Marquette v. Housing Authority of Opelousas, 137 So. 2d 374 (La.App.3d Cir. 1962) was a suit by a contractor to recover for labor and materials furnished under a purported contract for the construction of low rental housing units. The contract was null and void for failure to comply with the Public Contracts Law, but there being nothing about the contract which was fraudulent, evil or contrary to moral law, it was malum prohibitum and not malum in se. The court allowed plaintiff recovery on a quantum meruit basis of the amounts actually expended by him which inured to the benefit of the defendant, including amounts paid to subcontractors and furnishers of material.

In the instant cases, there was no fraud or bad faith, all parties being in good faith. The void contracts were malum prohibitum—not malum in se. The water and sewerage facilities were constructed in accordance with city specifications and were taken over by the City and incorporated into its water and sewerage system to the benefit of the City and its inhabitants. The defendant benefited at the expense of plaintiffs. The cases cited above *414 are directly in point and support recovery by the plaintiffs of their actual expense under principles of equity—whether described as unjust enrichment or as quantum meruit.

Defendant forcefully contends finally that in this particular case there should be no recovery under quantum meruit because plaintiffs actually made a profit on their subdivision developments and recovered their expenses of installing the water and sewerage facilities. Defendant argues that any recovery granted will be additional profits to plaintiffs and that the equity principle does not support recovery of profit.

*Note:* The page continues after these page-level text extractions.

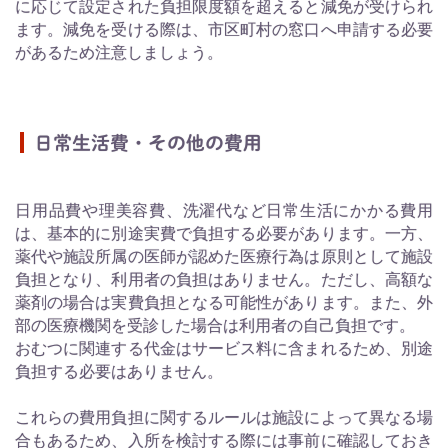
に応じて設定された負担限度額を超えると減免が受けられ
ます。減免を受ける際は、市区町村の窓口へ申請する必要
があるため注意しましょう。
日常生活費・その他の費用
日用品費や理美容費、洗濯代など日常生活にかかる費用
は、基本的に別途実費で負担する必要があります。一方、
薬代や施設所属の医師が認めた医療行為は原則として施設
負担となり、利用者の負担はありません。ただし、高額な
薬剤の場合は実費負担となる可能性があります。また、外
部の医療機関を受診した場合は利用者の自己負担です。
おむつに関連する代金はサービス料に含まれるため、別途
負担する必要はありません。
これらの費用負担に関するルールは施設によって異なる場
合もあるため、入所を検討する際には事前に確認しておき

It is correct that plaintiffs made overall profits on their subdivision developments from the sale of lots and houses constructed on some of the lots. However, plaintiffs are not seeking recovery of a profit on the water and sewerage facilities constructed for and conveyed to the City. They seek only a portion of their actual cost and expense paid out to the contractors and engineers for the facilities. The judgments are for actual cost and do not include any profit on the transactions between plaintiffs and the defendant.

The judgments of the district court provide for interest from date of judicial demand. The jurisprudence holds that a state or its agencies cannot be compelled to pay interest on unpaid accounts unless provision is made therefor. General laws relative to the payment of interest are not applicable. Boxwell v. Department of Highways, supra; Pugh v. Town of Logansport, supra; Marquette v. Housing Authority of Opelousas, supra. The judgments must be amended to delete the payment of legal interest on the principal amounts awarded.

For the reasons assigned, the judgments of the district court are amended to delete the payment of legal interest on the principal amounts thereof, and as amended, are affirmed.